Exercise instructions: Render every line of the listing below as a Markdown table with the columns "Row" and "Line," numbering each row and leaving out blank lines.

═══ Raw data ═══

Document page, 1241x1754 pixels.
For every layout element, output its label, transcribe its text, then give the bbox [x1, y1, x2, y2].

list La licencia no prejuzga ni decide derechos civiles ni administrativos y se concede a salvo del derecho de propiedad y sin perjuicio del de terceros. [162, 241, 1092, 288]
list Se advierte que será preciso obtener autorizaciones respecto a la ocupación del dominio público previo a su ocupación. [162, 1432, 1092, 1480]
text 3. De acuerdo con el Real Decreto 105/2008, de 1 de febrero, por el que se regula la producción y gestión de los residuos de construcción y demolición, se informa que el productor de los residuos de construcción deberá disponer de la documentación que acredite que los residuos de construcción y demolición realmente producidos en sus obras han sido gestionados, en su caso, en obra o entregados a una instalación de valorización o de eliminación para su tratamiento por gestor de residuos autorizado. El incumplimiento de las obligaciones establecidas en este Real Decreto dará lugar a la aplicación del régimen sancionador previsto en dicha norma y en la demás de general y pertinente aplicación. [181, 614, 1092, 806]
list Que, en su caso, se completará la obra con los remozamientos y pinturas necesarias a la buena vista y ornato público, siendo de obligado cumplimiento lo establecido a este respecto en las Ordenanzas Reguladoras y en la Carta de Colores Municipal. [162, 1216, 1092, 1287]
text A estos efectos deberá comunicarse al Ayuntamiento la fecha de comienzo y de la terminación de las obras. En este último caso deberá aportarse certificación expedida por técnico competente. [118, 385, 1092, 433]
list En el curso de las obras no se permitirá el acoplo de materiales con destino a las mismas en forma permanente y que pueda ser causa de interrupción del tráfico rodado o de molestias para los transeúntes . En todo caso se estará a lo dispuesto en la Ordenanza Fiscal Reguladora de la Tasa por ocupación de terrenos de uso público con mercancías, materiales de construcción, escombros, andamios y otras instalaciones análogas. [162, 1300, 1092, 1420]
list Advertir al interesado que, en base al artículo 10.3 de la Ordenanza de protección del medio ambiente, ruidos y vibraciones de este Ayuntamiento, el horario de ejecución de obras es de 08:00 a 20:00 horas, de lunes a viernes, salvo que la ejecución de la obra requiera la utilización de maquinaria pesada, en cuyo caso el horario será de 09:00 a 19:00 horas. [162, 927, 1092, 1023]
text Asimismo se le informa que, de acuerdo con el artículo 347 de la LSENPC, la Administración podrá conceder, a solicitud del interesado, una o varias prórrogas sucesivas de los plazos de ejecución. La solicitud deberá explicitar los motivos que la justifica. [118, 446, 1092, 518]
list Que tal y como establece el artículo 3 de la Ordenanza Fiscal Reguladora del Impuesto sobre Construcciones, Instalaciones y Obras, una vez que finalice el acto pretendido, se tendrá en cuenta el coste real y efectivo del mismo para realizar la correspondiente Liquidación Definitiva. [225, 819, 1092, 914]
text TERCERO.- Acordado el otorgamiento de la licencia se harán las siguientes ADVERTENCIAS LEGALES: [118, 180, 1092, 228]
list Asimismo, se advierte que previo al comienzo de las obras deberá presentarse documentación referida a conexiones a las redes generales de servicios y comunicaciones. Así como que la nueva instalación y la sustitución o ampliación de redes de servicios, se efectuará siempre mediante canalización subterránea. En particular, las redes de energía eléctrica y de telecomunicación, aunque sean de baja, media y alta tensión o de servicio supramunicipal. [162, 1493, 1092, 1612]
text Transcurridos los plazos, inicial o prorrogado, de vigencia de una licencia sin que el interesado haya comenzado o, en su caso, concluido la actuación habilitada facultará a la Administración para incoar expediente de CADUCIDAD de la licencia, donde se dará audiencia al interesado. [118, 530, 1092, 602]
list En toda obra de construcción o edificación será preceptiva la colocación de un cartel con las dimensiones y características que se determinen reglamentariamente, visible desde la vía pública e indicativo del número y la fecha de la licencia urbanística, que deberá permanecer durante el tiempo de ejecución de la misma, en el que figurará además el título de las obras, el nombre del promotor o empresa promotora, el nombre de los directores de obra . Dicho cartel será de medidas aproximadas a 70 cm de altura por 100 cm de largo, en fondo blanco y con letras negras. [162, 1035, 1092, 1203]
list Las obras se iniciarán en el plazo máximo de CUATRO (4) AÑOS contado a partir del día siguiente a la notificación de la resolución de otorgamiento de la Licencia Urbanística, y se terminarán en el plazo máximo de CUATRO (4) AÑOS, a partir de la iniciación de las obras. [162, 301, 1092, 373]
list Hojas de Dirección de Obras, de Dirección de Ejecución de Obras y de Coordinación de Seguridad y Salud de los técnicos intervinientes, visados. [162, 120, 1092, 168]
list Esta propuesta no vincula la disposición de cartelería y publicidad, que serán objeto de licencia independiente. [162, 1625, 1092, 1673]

═══

Output for this task:
| Row | Line |
|---|---|
| 1 | Document page, 1241x1754 pixels. |
| 2 | For every layout element, output its label, transcribe its text, then give the bbox [x1, y1, x2, y2]. |
| 3 | list La licencia no prejuzga ni decide derechos civiles ni administrativos y se concede a salvo del derecho de propiedad y sin perjuicio del de terceros. [162, 241, 1092, 288] |
| 4 | list Se advierte que será preciso obtener autorizaciones respecto a la ocupación del dominio público previo a su ocupación. [162, 1432, 1092, 1480] |
| 5 | text 3. De acuerdo con el Real Decreto 105/2008, de 1 de febrero, por el que se regula la producción y gestión de los residuos de construcción y demolición, se informa que el productor de los residuos de construcción deberá disponer de la documentación que acredite que los residuos de construcción y demolición realmente producidos en sus obras han sido gestionados, en su caso, en obra o entregados a una instalación de valorización o de eliminación para su tratamiento por gestor de residuos autorizado. El incumplimiento de las obligaciones establecidas en este Real Decreto dará lugar a la aplicación del régimen sancionador previsto en dicha norma y en la demás de general y pertinente aplicación. [181, 614, 1092, 806] |
| 6 | list Que, en su caso, se completará la obra con los remozamientos y pinturas necesarias a la buena vista y ornato público, siendo de obligado cumplimiento lo establecido a este respecto en las Ordenanzas Reguladoras y en la Carta de Colores Municipal. [162, 1216, 1092, 1287] |
| 7 | text A estos efectos deberá comunicarse al Ayuntamiento la fecha de comienzo y de la terminación de las obras. En este último caso deberá aportarse certificación expedida por técnico competente. [118, 385, 1092, 433] |
| 8 | list En el curso de las obras no se permitirá el acoplo de materiales con destino a las mismas en forma permanente y que pueda ser causa de interrupción del tráfico rodado o de molestias para los transeúntes . En todo caso se estará a lo dispuesto en la Ordenanza Fiscal Reguladora de la Tasa por ocupación de terrenos de uso público con mercancías, materiales de construcción, escombros, andamios y otras instalaciones análogas. [162, 1300, 1092, 1420] |
| 9 | list Advertir al interesado que, en base al artículo 10.3 de la Ordenanza de protección del medio ambiente, ruidos y vibraciones de este Ayuntamiento, el horario de ejecución de obras es de 08:00 a 20:00 horas, de lunes a viernes, salvo que la ejecución de la obra requiera la utilización de maquinaria pesada, en cuyo caso el horario será de 09:00 a 19:00 horas. [162, 927, 1092, 1023] |
| 10 | text Asimismo se le informa que, de acuerdo con el artículo 347 de la LSENPC, la Administración podrá conceder, a solicitud del interesado, una o varias prórrogas sucesivas de los plazos de ejecución. La solicitud deberá explicitar los motivos que la justifica. [118, 446, 1092, 518] |
| 11 | list Que tal y como establece el artículo 3 de la Ordenanza Fiscal Reguladora del Impuesto sobre Construcciones, Instalaciones y Obras, una vez que finalice el acto pretendido, se tendrá en cuenta el coste real y efectivo del mismo para realizar la correspondiente Liquidación Definitiva. [225, 819, 1092, 914] |
| 12 | text TERCERO.- Acordado el otorgamiento de la licencia se harán las siguientes ADVERTENCIAS LEGALES: [118, 180, 1092, 228] |
| 13 | list Asimismo, se advierte que previo al comienzo de las obras deberá presentarse documentación referida a conexiones a las redes generales de servicios y comunicaciones. Así como que la nueva instalación y la sustitución o ampliación de redes de servicios, se efectuará siempre mediante canalización subterránea. En particular, las redes de energía eléctrica y de telecomunicación, aunque sean de baja, media y alta tensión o de servicio supramunicipal. [162, 1493, 1092, 1612] |
| 14 | text Transcurridos los plazos, inicial o prorrogado, de vigencia de una licencia sin que el interesado haya comenzado o, en su caso, concluido la actuación habilitada facultará a la Administración para incoar expediente de CADUCIDAD de la licencia, donde se dará audiencia al interesado. [118, 530, 1092, 602] |
| 15 | list En toda obra de construcción o edificación será preceptiva la colocación de un cartel con las dimensiones y características que se determinen reglamentariamente, visible desde la vía pública e indicativo del número y la fecha de la licencia urbanística, que deberá permanecer durante el tiempo de ejecución de la misma, en el que figurará además el título de las obras, el nombre del promotor o empresa promotora, el nombre de los directores de obra . Dicho cartel será de medidas aproximadas a 70 cm de altura por 100 cm de largo, en fondo blanco y con letras negras. [162, 1035, 1092, 1203] |
| 16 | list Las obras se iniciarán en el plazo máximo de CUATRO (4) AÑOS contado a partir del día siguiente a la notificación de la resolución de otorgamiento de la Licencia Urbanística, y se terminarán en el plazo máximo de CUATRO (4) AÑOS, a partir de la iniciación de las obras. [162, 301, 1092, 373] |
| 17 | list Hojas de Dirección de Obras, de Dirección de Ejecución de Obras y de Coordinación de Seguridad y Salud de los técnicos intervinientes, visados. [162, 120, 1092, 168] |
| 18 | list Esta propuesta no vincula la disposición de cartelería y publicidad, que serán objeto de licencia independiente. [162, 1625, 1092, 1673] |